### [Text segment]

- Returns:
Exclusive prefix sums where out[0] = 0 and out[i+1] = sum_{k=0}^{i} a[k].
- Return type:
np.ndarray, shape (N+1,)
Notes
Used by
_radpair2d()to determine memory offsets for storing pairs.
- hiten.algorithms.connections.backends._radpair2d()[source]
Find all pairs (i,j) where distance(query[i], ref[j]) <= radius in 2D.
- Parameters:
query (np.ndarray, shape (N, 2)) – Query points in 2D.
ref (np.ndarray, shape (M, 2)) – Reference points in 2D.
radius (float) – Matching radius in the same units as query/ref coordinates.
- Returns:
Each row is a pair (i, j) indicating a match between query[i] and ref[j].
- Return type:
np.ndarray, shape (total, 2)
Notes
Uses
_pair_counts()and_exclusive_prefix_sum()to efficiently allocate and populate the output array.
- hiten.algorithms.connections.backends._radius_pairs_2d()[source]
Return pairs (i,j) where ||query[i]-ref[j]|| <= radius on a 2D plane.

### [Aim of the exercise]
Write the next part of the API documentation for the connections backend functions, starting right after the description of _radius_pairs_2d(). The records that follow play no part in this work.

### [Exercise data]

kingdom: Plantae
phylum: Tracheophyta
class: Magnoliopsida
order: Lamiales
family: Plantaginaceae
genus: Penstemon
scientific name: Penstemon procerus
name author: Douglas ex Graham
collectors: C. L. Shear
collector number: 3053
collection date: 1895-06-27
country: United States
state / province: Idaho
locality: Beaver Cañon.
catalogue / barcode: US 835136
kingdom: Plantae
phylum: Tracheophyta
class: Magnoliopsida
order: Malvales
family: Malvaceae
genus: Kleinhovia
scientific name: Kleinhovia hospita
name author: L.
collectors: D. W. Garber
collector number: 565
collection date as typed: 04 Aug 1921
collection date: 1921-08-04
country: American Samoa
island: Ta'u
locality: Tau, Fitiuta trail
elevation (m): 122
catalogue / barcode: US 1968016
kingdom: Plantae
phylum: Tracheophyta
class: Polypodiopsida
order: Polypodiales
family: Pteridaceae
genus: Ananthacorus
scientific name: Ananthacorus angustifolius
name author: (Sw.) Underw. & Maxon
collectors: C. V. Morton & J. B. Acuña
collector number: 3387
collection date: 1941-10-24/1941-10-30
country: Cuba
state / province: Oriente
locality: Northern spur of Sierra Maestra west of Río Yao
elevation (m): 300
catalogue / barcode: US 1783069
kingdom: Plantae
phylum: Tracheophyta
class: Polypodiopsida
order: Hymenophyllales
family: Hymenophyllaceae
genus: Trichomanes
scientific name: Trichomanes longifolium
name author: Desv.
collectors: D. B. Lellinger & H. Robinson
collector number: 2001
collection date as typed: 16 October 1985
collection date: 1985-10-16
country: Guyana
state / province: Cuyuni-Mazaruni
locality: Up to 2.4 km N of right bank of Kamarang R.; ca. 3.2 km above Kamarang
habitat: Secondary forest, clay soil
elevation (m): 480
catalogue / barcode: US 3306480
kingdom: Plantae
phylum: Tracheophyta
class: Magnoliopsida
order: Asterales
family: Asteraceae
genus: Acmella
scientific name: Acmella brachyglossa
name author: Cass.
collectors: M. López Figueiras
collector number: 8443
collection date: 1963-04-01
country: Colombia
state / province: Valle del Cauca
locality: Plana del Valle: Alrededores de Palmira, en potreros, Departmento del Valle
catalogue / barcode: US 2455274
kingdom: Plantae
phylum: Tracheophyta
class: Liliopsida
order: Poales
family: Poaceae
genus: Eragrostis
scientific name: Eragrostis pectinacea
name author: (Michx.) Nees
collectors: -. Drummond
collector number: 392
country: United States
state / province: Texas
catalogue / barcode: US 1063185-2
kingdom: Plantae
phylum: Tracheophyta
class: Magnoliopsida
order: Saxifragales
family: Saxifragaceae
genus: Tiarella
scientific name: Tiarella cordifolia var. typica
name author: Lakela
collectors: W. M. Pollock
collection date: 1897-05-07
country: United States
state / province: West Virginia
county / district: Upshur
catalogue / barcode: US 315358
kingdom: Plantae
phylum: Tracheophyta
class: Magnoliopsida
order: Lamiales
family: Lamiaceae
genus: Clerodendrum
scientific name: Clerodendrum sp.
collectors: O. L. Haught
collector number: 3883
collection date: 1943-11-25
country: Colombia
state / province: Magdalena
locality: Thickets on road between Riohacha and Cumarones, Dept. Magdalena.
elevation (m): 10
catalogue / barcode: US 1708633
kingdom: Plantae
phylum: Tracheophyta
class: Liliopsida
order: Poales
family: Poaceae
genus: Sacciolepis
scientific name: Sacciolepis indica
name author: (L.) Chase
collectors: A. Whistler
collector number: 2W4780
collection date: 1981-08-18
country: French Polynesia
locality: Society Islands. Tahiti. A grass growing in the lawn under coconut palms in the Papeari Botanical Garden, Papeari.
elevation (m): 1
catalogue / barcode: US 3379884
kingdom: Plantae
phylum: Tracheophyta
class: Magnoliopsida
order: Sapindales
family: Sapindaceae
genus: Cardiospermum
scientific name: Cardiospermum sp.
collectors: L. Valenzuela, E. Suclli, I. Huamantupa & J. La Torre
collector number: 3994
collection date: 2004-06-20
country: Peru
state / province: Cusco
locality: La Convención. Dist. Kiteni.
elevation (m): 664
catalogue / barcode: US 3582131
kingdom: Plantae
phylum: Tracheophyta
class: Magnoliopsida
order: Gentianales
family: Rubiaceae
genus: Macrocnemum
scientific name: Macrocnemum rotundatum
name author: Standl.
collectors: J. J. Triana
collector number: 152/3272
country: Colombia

### [Task answer]
- Parameters:
query (ndarray, shape (N, 2)) – 2D plane coordinates of query points.
ref (ndarray, shape (M, 2)) – 2D plane coordinates of reference points.
radius (float) – Match radius in nondimensional CR3BP units.
- Returns:
Each row is a pair (i, j) indicating a match between query[i] and ref[j].
- Return type:
ndarray, shape (total, 2)
Notes
This is the main entry point for 2D radius-based pairing. It prepares contiguous arrays and delegates to the numba-accelerated
_radpair2d().
- hiten.algorithms.connections.backends._nearest_neighbor_2d_numba()[source]
Find the nearest neighbor for each point in a 2D array (numba-accelerated).
- Parameters:
points (np.ndarray, shape (N, 2)) – 2D coordinates of points.
- Returns:
For each point i, the index j of its nearest neighbor (j != i). Returns -1 if no valid neighbor exists.
- Return type:
np.ndarray, shape (N,)
Notes
This is the numba-accelerated implementation used by
_nearest_neighbor_2d().
- hiten.algorithms.connections.backends._nearest_neighbor_2d()[source]
Find the nearest neighbor for each point in a 2D array.
- Parameters:
points (np.ndarray, shape (N, 2)) – 2D coordinates of points.
- Returns:
For each point i, the index j of its nearest neighbor (j != i). Returns -1 if no valid neighbor exists.
- Return type:
np.ndarray, shape (N,)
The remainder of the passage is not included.